DESCRIPTION OF THE TASK: Give a single number in reply. It is the count of lines below that contain the string "html".

..............................

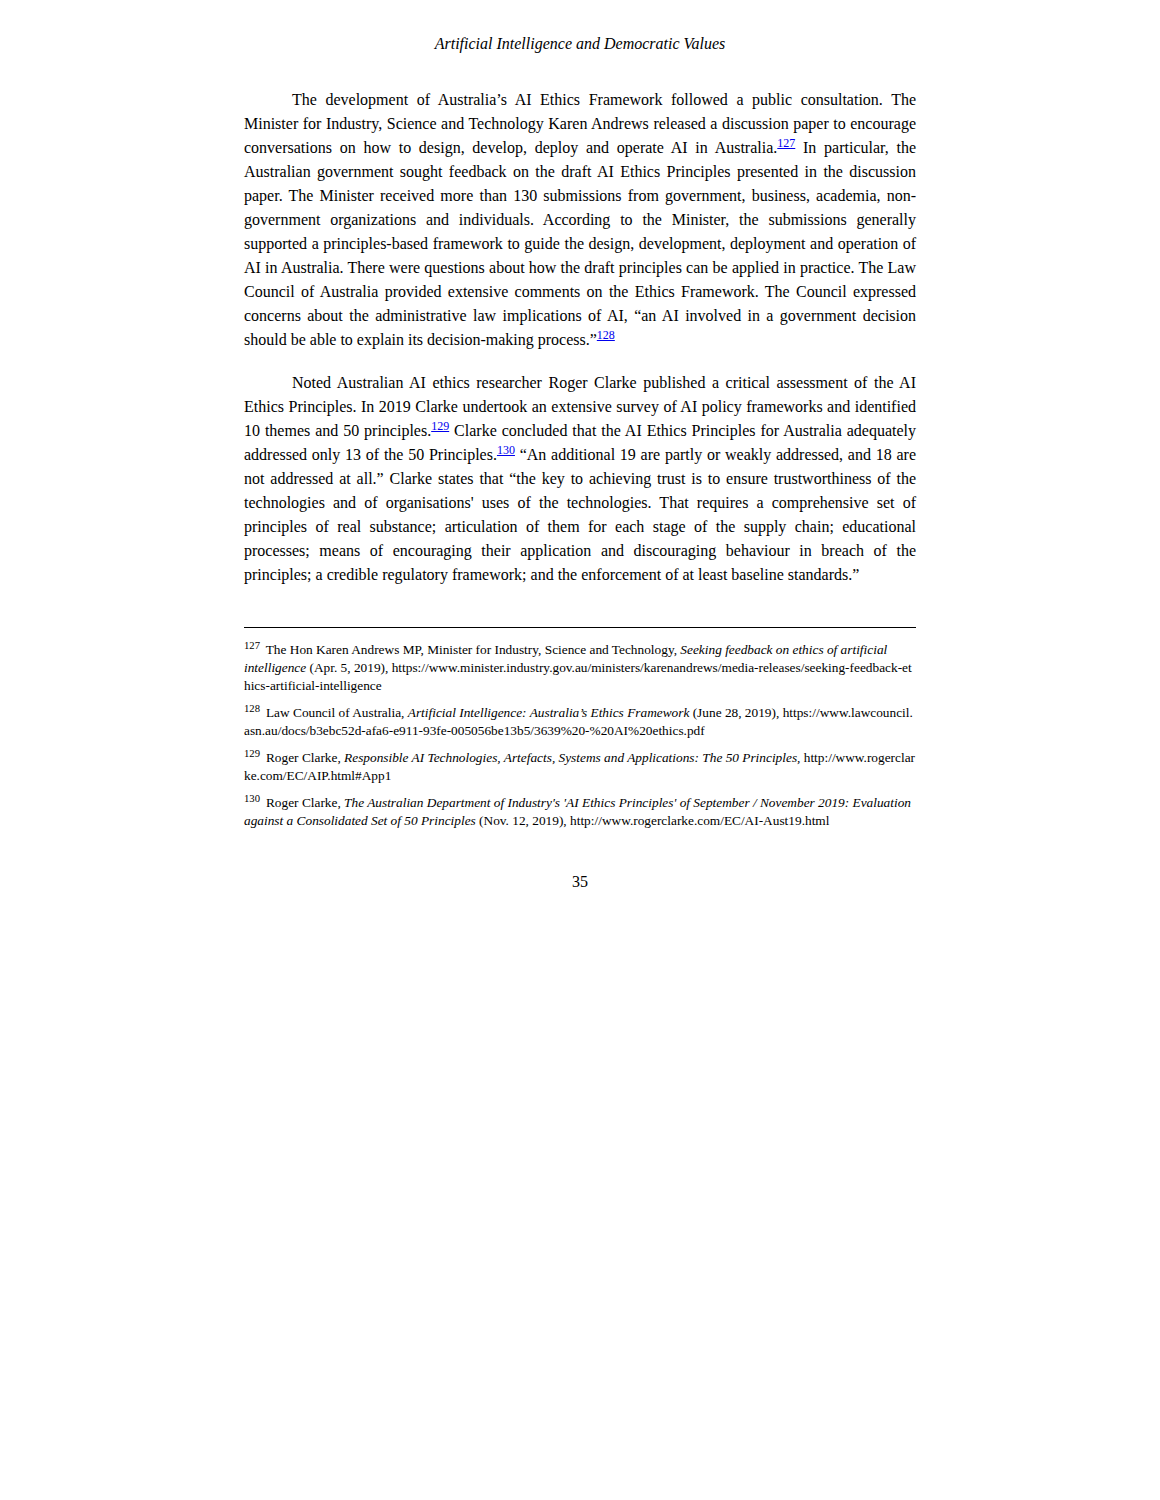Artificial Intelligence and Democratic Values
The development of Australia’s AI Ethics Framework followed a public consultation. The Minister for Industry, Science and Technology Karen Andrews released a discussion paper to encourage conversations on how to design, develop, deploy and operate AI in Australia.127 In particular, the Australian government sought feedback on the draft AI Ethics Principles presented in the discussion paper. The Minister received more than 130 submissions from government, business, academia, non-government organizations and individuals. According to the Minister, the submissions generally supported a principles-based framework to guide the design, development, deployment and operation of AI in Australia. There were questions about how the draft principles can be applied in practice. The Law Council of Australia provided extensive comments on the Ethics Framework. The Council expressed concerns about the administrative law implications of AI, “an AI involved in a government decision should be able to explain its decision-making process.”128
Noted Australian AI ethics researcher Roger Clarke published a critical assessment of the AI Ethics Principles. In 2019 Clarke undertook an extensive survey of AI policy frameworks and identified 10 themes and 50 principles.129 Clarke concluded that the AI Ethics Principles for Australia adequately addressed only 13 of the 50 Principles.130 “An additional 19 are partly or weakly addressed, and 18 are not addressed at all.” Clarke states that “the key to achieving trust is to ensure trustworthiness of the technologies and of organisations' uses of the technologies. That requires a comprehensive set of principles of real substance; articulation of them for each stage of the supply chain; educational processes; means of encouraging their application and discouraging behaviour in breach of the principles; a credible regulatory framework; and the enforcement of at least baseline standards.”
127 The Hon Karen Andrews MP, Minister for Industry, Science and Technology, Seeking feedback on ethics of artificial intelligence (Apr. 5, 2019), https://www.minister.industry.gov.au/ministers/karenandrews/media-releases/seeking-feedback-ethics-artificial-intelligence
128 Law Council of Australia, Artificial Intelligence: Australia’s Ethics Framework (June 28, 2019), https://www.lawcouncil.asn.au/docs/b3ebc52d-afa6-e911-93fe-005056be13b5/3639%20-%20AI%20ethics.pdf
129 Roger Clarke, Responsible AI Technologies, Artefacts, Systems and Applications: The 50 Principles, http://www.rogerclarke.com/EC/AIP.html#App1
130 Roger Clarke, The Australian Department of Industry's 'AI Ethics Principles' of September / November 2019: Evaluation against a Consolidated Set of 50 Principles (Nov. 12, 2019), http://www.rogerclarke.com/EC/AI-Aust19.html
35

..............................

ANSWER TO THE EXERCISE: 2